If you walk around with hatred and prejudice in your heart and mind all day, morally you’re just as much a killer as the one who pulls out the gun. That seems to be what Jesus is saying. The evil and genocide of World War II was the final result of decades of negative and paranoid thinking among good German Christians, Catholic and Lutheran. The tragic fascism of Nazi Germany was fomenting in people’s hearts long before a political leader came to catalyze their hate and resentment. Now it seems we are seeing the same in the United States.

Jesus tells us to not harbor hateful anger or call people names even in our hearts like “fool” or “worthless person” (Matthew 5:22). If we’re walking around all day thinking, “What an idiot he is,” we are already in the state of sin. Sin is more a state of separation and superiority than any concrete action—which is only the symptom. How we live in our hearts is our real truth.

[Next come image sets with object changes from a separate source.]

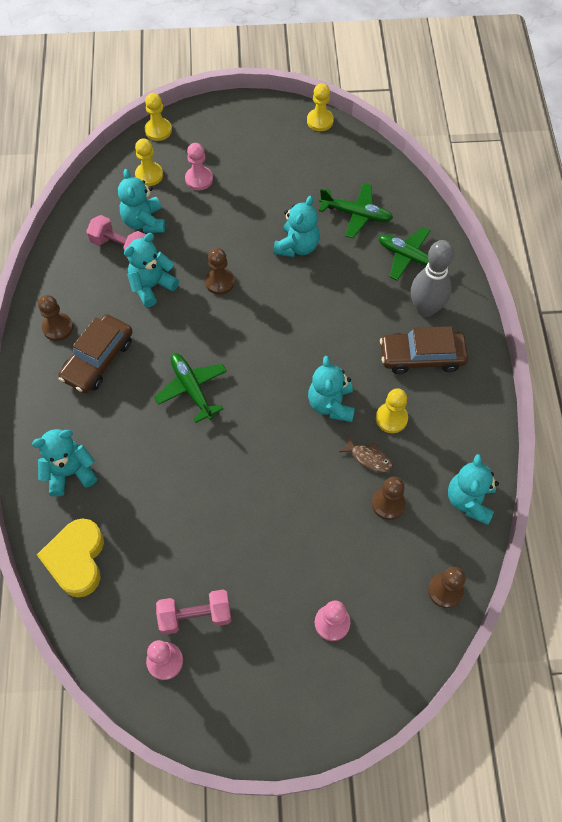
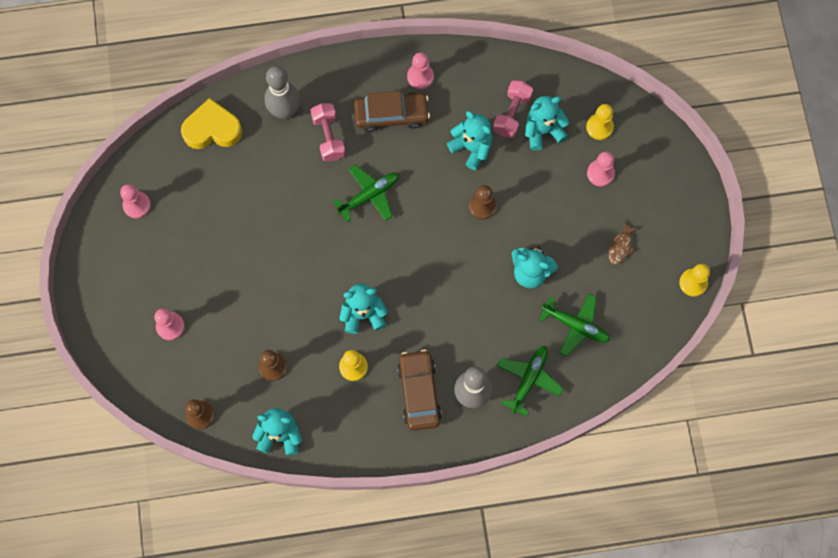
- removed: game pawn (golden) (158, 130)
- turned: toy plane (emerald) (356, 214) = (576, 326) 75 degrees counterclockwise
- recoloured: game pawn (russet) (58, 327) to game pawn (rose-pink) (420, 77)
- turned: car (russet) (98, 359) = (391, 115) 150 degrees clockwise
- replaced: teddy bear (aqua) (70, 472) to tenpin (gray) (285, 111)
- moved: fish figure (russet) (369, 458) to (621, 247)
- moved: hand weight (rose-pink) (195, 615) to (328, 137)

.. Jesus insists that we love our enemies and pray for those who persecute us (Matthew 5:44). For Jesus, prayer seems to be a matter of waiting in love, returning to love, trusting that love is the unceasing stream of reality. Prayer isn’t primarily words; it’s an attitude, a stance, a state that precedes “saying” any individual prayers. That’s why Paul could say, “Pray unceasingly” (1 Thessalonians 5:17). If we think of prayer as requiring words, it is surely impossible to pray always.